Data extracted from a collection:

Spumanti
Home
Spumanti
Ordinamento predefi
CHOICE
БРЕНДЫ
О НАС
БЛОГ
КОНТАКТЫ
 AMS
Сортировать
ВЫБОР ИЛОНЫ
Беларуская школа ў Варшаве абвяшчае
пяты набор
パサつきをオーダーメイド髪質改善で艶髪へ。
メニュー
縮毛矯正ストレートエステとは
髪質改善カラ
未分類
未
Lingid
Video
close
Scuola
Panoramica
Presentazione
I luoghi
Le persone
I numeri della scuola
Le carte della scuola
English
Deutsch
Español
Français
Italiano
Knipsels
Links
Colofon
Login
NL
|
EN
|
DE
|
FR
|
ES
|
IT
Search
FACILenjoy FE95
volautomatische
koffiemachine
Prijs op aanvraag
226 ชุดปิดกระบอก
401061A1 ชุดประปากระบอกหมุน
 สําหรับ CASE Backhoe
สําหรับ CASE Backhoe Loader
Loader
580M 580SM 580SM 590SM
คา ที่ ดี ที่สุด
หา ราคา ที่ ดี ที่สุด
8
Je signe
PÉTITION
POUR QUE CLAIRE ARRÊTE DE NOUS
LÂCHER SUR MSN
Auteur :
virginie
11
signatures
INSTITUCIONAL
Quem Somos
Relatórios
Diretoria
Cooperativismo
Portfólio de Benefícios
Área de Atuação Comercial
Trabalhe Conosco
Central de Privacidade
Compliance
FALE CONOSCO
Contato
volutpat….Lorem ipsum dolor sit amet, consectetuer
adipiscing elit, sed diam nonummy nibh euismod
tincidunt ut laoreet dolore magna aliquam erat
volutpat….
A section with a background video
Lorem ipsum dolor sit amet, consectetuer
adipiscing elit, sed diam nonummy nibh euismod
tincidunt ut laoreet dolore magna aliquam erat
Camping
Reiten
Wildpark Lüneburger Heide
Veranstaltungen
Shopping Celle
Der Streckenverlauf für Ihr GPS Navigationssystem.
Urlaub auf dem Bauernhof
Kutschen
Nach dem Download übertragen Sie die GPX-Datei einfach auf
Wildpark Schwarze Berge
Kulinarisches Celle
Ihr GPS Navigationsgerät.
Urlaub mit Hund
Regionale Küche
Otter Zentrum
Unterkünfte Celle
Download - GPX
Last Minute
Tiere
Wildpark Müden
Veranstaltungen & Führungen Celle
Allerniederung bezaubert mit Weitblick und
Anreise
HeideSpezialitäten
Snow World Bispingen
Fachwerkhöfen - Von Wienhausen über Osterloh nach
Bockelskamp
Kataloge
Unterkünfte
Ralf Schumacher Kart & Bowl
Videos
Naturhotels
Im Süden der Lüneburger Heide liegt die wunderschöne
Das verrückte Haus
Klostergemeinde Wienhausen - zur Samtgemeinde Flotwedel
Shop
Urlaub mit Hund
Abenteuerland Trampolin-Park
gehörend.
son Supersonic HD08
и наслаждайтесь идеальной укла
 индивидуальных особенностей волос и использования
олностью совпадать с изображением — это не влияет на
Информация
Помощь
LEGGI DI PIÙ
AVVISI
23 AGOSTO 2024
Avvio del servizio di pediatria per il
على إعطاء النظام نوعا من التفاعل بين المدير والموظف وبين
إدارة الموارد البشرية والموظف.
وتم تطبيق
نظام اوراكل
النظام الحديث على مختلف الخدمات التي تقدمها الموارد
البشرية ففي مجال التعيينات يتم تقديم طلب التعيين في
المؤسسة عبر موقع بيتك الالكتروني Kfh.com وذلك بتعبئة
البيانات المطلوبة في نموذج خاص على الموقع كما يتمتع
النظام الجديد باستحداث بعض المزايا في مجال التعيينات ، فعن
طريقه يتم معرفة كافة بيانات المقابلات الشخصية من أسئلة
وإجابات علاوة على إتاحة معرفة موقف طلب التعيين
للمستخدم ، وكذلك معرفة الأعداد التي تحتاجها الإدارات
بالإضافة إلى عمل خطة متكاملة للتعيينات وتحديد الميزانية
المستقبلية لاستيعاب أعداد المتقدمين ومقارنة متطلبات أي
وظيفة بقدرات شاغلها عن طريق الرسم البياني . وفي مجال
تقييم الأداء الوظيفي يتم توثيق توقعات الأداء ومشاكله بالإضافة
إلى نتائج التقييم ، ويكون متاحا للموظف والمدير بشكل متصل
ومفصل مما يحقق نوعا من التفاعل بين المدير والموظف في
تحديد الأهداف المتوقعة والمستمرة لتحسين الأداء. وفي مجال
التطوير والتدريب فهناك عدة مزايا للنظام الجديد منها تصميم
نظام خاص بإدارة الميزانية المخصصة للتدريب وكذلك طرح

__Task instructions__:
Would you print exactly the lines from the first line of the entries above through the line that has "I numeri della scuola", both included, and stop there?

__Output of the task__:
Spumanti
Home
Spumanti
Ordinamento predefi
CHOICE
БРЕНДЫ
О НАС
БЛОГ
КОНТАКТЫ
 AMS
Сортировать
ВЫБОР ИЛОНЫ
Беларуская школа ў Варшаве абвяшчае
пяты набор
パサつきをオーダーメイド髪質改善で艶髪へ。
メニュー
縮毛矯正ストレートエステとは
髪質改善カラ
未分類
未
Lingid
Video
close
Scuola
Panoramica
Presentazione
I luoghi
Le persone
I numeri della scuola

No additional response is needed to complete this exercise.